Natural compounds such as lycopene, polyphenols, quercetin, phloretin, berberine, and sulforaphane show a preventive potential against SARS-CoV-2 infection [228‐231]. The lecithinised superoxide dismutase (PC-SOD) enzyme possesses excellent bioavailability, safety (confirmed in phase I and II studies), and modulatory effect to reduce the harms of oxidative stress in COVID-19 [232‐236]. It is a synthetic product with long-life and high bioavailability compared to non-lecithinsed forms of the enzyme [237, 238]. For example, the intravenous administration of PC-SOD was safe and suppressed pulmonary emphysema and fibrosis, lung inflammation or ARDS, and activation of proteases, and the expression in vitro and in animal models [234, 239‐243]. The lecithinised superoxide dismutase reduced serum LDH and surfactant protein A in patients with stage III-IV idiopathic pulmonary fibrosis without significant side effects. It would exert a more pulmonary protective effect if administered earlier during the course of the disease [233].

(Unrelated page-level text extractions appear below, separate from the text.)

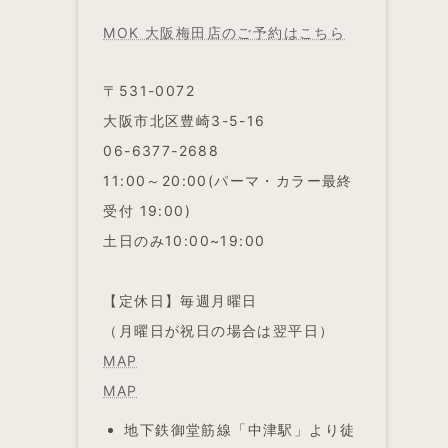
MOK 大阪梅田店のご予約はこちら
〒531-0072
大阪市北区豊崎3-5-16
06-6377-2688
11:00～20:00(パーマ・カラー最終
受付 19:00)
土日のみ10:00~19:00
【定休日】毎週月曜日
（月曜日が祝日の場合は翌平日）
MAP
MAP
地下鉄御堂筋線「中津駅」より徒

This review has shed light on the close relationship between mitochondrial dysfunction, NOX, ROS, NLRP3 inflammasome, TLRs, and NO as the “inflammatory circuit” of COVID-19. The lack of normal autophagy leads to central problems such as mitochondrial dysfunction and the production of ROS. Subsequently, there could be an interplay between autophagy and SARS-CoV-2, but the exact nature of such an interaction remains unclear.

The proposed crosstalk between ROS and NOX during SARS-CoV-2 infection unequivocally constitutes an emerging molecular analysis and drug design route for COVID-19. Other probable interfering signalling pathways (i.e., PAR, TLR-MyD88, ROS/NF‐_kB/TLR, and TLR4/TRIF/TRAF6) take place during SARS-CoV-2 pathogenesis. The coronavirus proteases, especially 3C-like protease (Mpro or 3CLpro), are attractive antiviral drug targets because they are essential for coronaviral replication. Such antiviral drugs would inhibit viral replication and the dysregulation of signalling cascades in infected cells that may lead to the death of healthy cells [6].

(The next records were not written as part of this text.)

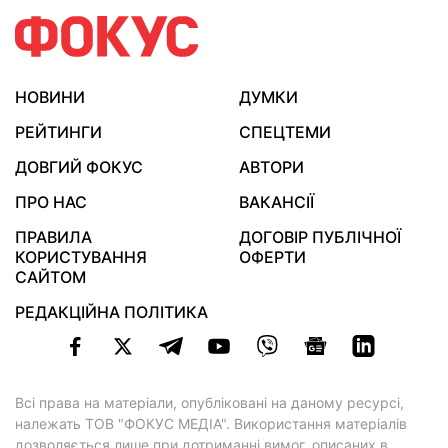
НОВИНИ
ДУМКИ
РЕЙТИНГИ
СПЕЦТЕМИ
ДОВГИЙ ФОКУС
АВТОРИ
ПРО НАС
ВАКАНСІЇ
ПРАВИЛА
ДОГОВІР ПУБЛІЧНОЇ
КОРИСТУВАННЯ
ОФЕРТИ
САЙТОМ
РЕДАКЦІЙНА ПОЛІТИКА
Всі права на матеріали, опубліковані на даному ресурсі,
належать ТОВ "ФОКУС МЕДІА". Використання матеріалів
дозволяється лише при дотриманні вимог, описаних в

Future investigations may unveil the mitochondrial innate antiviral signalling during COVID-19, SARS-CoV-2–host interactions, and how SARS-CoV-2 exploits alterations to the mitochondrial morphophysiology to its benefit [244, 245]. The inhibitors of NOS and ROX might be promising compounds to reduce the SARS-CoV-2-related hyperinflammatory states during the cytokine response, vascular hyperpermeability, microthrombosis, tissue injury/ischaemia and fibrosis, and multiorgan failure. Nevertheless, the essential functions of NOX and ROS in normal physiology should be considered. The use of antioxidants may face potential challenges, such as physiological interferences, biological functions of NOX/ROS, lack of target access, and the inability to attain adequate ROS concentrations.